[DATA EXTRACTS]

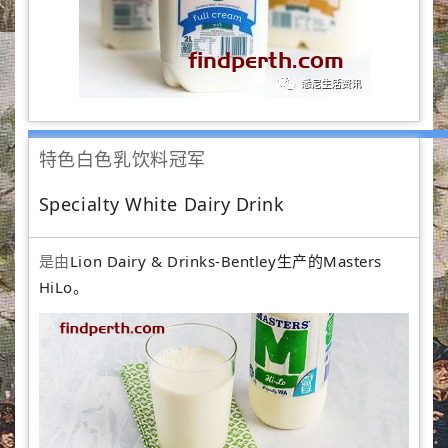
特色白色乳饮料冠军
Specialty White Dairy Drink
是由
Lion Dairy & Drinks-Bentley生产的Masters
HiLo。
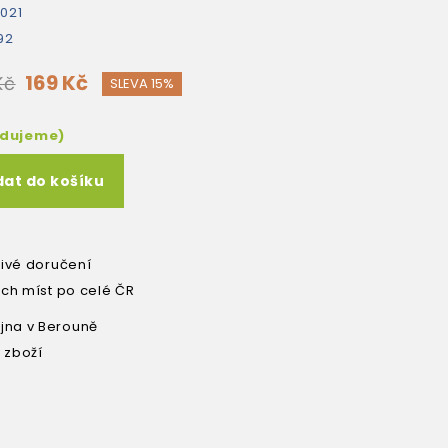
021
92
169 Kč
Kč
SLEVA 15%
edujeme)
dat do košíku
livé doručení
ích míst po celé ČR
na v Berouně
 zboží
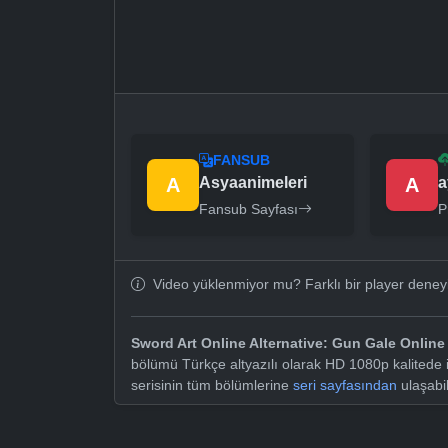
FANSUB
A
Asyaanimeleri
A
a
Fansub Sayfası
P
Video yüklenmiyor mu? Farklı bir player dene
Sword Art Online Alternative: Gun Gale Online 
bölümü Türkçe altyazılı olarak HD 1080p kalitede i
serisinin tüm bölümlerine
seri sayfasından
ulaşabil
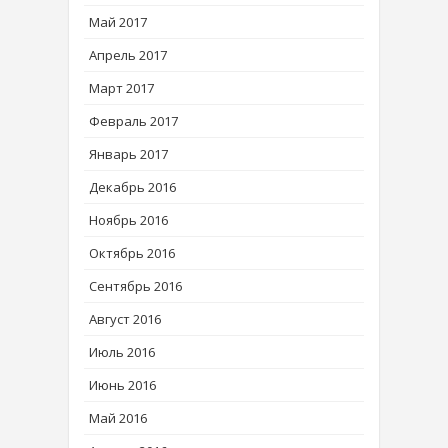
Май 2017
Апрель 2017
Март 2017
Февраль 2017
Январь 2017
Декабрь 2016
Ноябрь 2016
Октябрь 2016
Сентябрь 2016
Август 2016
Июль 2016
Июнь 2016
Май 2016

[/DATA EXTRACTS]
[DATA EXTRACTS]

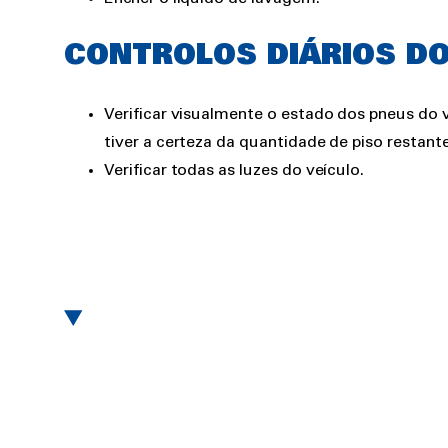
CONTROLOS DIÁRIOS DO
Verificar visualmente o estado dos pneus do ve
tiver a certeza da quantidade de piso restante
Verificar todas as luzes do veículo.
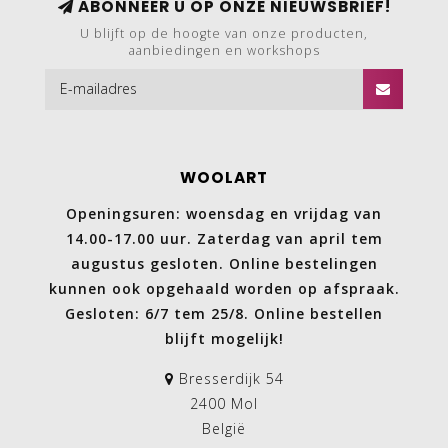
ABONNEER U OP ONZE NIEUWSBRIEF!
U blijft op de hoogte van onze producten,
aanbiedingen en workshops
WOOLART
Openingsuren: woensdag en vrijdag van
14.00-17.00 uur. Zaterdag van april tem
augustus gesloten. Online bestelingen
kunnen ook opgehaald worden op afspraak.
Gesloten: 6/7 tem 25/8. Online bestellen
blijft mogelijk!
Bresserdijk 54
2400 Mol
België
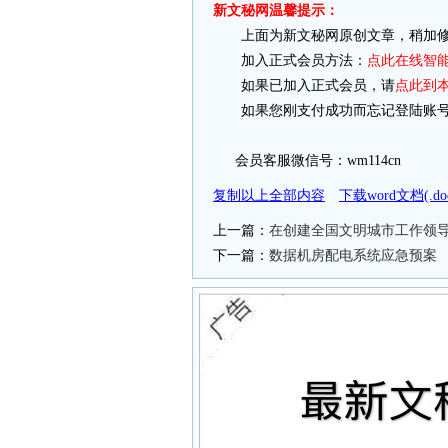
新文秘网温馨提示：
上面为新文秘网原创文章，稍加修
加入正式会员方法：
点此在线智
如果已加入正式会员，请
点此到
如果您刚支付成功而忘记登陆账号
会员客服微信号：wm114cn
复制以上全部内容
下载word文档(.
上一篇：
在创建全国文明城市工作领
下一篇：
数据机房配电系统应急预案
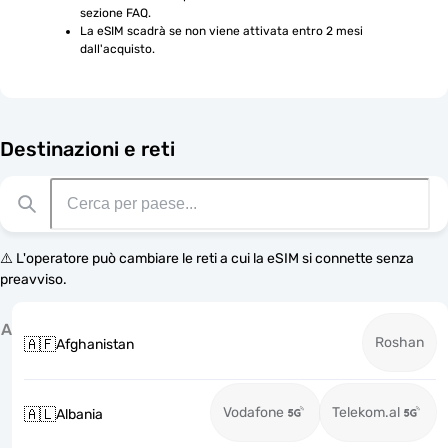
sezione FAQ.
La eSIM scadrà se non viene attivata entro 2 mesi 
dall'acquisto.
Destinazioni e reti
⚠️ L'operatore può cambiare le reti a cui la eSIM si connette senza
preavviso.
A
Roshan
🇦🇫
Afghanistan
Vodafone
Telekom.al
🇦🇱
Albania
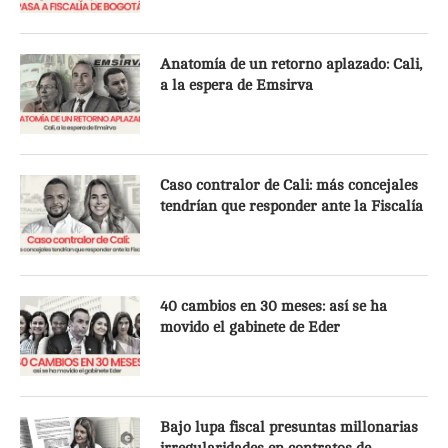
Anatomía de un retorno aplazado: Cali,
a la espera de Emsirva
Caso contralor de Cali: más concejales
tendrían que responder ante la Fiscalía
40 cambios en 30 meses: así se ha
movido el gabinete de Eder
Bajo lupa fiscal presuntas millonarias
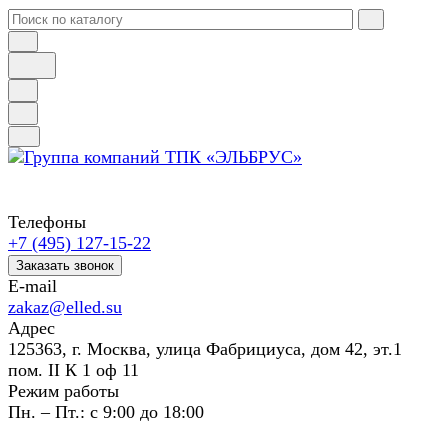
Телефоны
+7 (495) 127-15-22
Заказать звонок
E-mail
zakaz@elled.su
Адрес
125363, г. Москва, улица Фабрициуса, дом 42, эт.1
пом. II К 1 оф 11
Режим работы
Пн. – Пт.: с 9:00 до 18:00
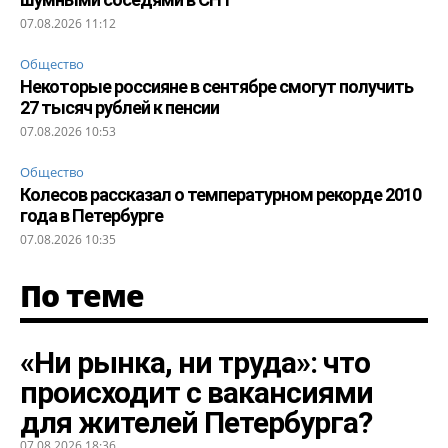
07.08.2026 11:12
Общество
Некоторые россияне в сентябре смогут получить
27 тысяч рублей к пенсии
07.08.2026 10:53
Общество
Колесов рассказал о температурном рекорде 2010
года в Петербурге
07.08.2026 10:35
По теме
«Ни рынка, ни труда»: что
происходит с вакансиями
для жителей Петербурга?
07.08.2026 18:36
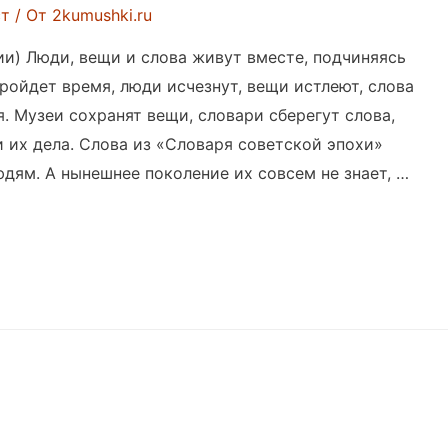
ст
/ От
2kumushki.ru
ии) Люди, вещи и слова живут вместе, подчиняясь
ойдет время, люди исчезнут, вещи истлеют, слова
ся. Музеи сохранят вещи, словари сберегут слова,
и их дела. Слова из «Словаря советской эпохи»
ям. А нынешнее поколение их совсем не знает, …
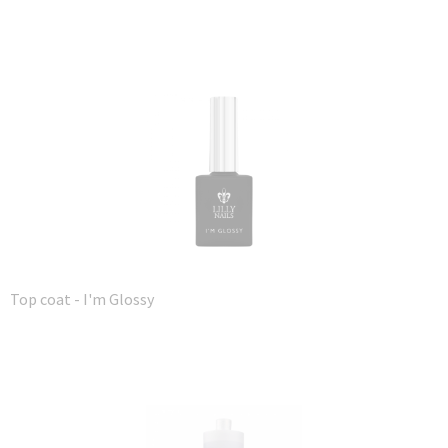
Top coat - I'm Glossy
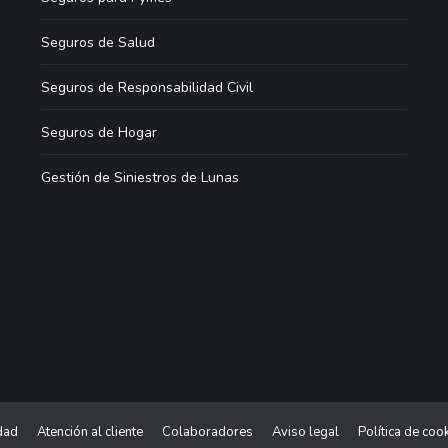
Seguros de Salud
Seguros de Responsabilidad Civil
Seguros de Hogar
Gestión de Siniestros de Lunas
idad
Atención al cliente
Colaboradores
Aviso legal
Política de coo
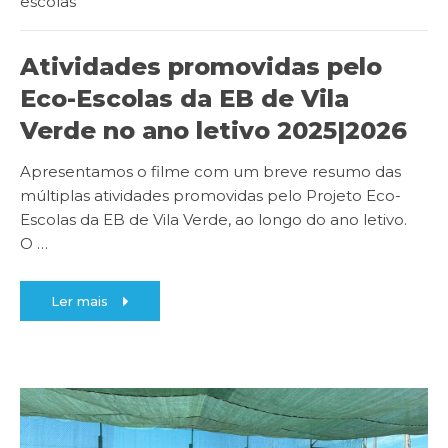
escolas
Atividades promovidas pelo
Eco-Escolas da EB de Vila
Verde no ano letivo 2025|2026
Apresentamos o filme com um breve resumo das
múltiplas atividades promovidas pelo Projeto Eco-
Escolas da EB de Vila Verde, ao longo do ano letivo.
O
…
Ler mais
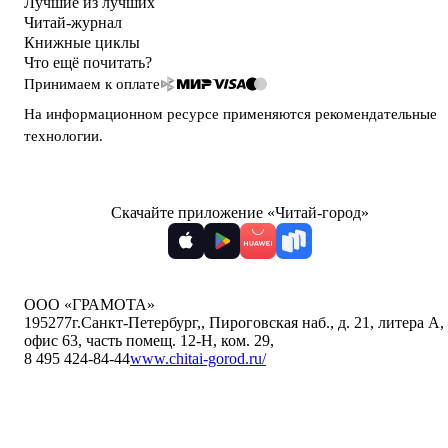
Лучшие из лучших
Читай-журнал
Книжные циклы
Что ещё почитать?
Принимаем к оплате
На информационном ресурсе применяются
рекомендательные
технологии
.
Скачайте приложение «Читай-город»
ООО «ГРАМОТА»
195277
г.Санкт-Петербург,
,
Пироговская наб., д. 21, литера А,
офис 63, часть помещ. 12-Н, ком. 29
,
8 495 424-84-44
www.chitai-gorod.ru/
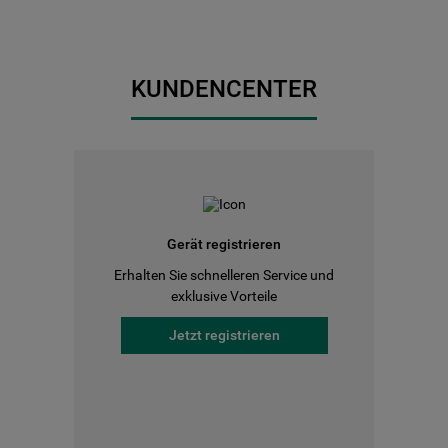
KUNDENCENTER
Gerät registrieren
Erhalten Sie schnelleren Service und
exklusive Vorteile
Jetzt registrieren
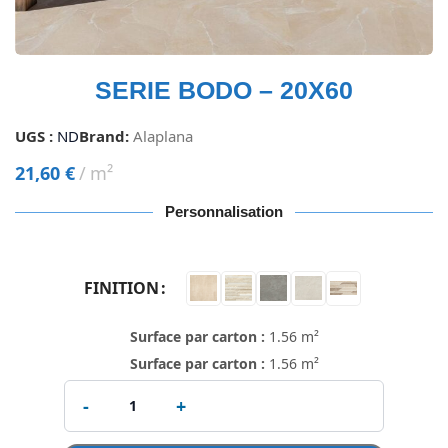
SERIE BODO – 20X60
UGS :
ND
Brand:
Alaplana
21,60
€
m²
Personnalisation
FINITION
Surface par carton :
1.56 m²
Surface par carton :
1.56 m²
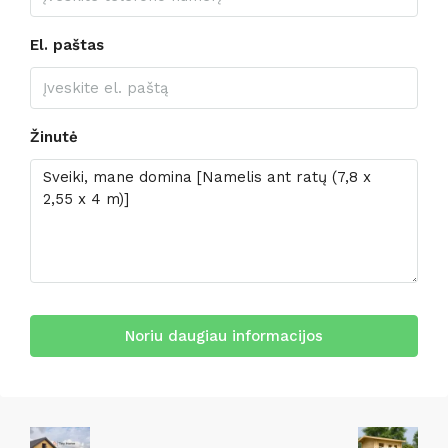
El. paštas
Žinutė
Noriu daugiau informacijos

[/DATA EXTRACTS]
[DATA EXTRACTS]

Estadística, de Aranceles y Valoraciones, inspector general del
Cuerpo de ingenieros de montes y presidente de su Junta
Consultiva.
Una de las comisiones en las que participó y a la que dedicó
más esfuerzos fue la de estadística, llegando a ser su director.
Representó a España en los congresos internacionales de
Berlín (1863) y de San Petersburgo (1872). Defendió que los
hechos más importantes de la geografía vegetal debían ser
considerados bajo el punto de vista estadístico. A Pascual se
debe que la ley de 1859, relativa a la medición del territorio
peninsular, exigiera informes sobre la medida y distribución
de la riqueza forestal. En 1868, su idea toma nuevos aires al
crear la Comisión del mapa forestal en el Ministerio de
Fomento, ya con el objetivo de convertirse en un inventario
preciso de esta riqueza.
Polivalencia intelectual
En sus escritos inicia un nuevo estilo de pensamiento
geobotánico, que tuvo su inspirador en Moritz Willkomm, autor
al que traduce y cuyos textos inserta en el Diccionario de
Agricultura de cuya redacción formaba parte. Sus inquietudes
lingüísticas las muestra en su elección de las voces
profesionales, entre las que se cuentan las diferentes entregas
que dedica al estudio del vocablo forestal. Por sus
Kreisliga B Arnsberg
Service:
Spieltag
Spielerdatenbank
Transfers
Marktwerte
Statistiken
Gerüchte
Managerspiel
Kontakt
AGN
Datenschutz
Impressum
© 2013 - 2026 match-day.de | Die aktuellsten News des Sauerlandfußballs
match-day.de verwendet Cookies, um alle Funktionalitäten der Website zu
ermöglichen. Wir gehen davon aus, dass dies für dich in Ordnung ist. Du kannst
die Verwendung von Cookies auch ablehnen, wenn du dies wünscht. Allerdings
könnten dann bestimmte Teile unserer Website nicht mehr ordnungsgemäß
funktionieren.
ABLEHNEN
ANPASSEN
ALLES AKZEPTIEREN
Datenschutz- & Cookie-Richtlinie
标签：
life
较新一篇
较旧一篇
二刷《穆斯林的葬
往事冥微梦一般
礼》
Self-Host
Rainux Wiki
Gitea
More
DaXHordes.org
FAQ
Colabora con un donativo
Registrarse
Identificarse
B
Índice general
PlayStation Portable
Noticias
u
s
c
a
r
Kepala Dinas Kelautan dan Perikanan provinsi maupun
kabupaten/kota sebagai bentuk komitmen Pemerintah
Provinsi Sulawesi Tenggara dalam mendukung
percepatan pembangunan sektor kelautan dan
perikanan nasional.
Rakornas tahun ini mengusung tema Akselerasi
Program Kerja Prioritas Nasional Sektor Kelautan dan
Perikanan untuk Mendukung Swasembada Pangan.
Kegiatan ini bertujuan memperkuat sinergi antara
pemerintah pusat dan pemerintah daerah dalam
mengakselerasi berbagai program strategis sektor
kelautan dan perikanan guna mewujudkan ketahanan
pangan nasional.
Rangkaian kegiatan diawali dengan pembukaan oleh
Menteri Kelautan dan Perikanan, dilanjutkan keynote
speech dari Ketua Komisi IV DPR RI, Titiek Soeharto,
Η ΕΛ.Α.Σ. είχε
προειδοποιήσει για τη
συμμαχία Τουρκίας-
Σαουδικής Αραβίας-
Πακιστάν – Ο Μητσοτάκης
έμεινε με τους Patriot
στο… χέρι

[/DATA EXTRACTS]

_PROBLEM REQUIREMENTS_.
Can you format the material from the line with "SERIE BODO – 20X60" up to and including the line with "Noriu daugiau informacijos" as a numbered list, leaving out blank lines and the pictures?

_ANSWER TO THE PROBLEM_.
1. SERIE BODO – 20X60
2. UGS :
3. ND
4. Brand:
5. Alaplana
6. 21,60
7. €
8. m²
9. Personnalisation
10. FINITION
11. Surface par carton :
12. 1.56 m²
13. Surface par carton :
14. 1.56 m²
15. El. paštas
16. Žinutė
17. Noriu daugiau informacijos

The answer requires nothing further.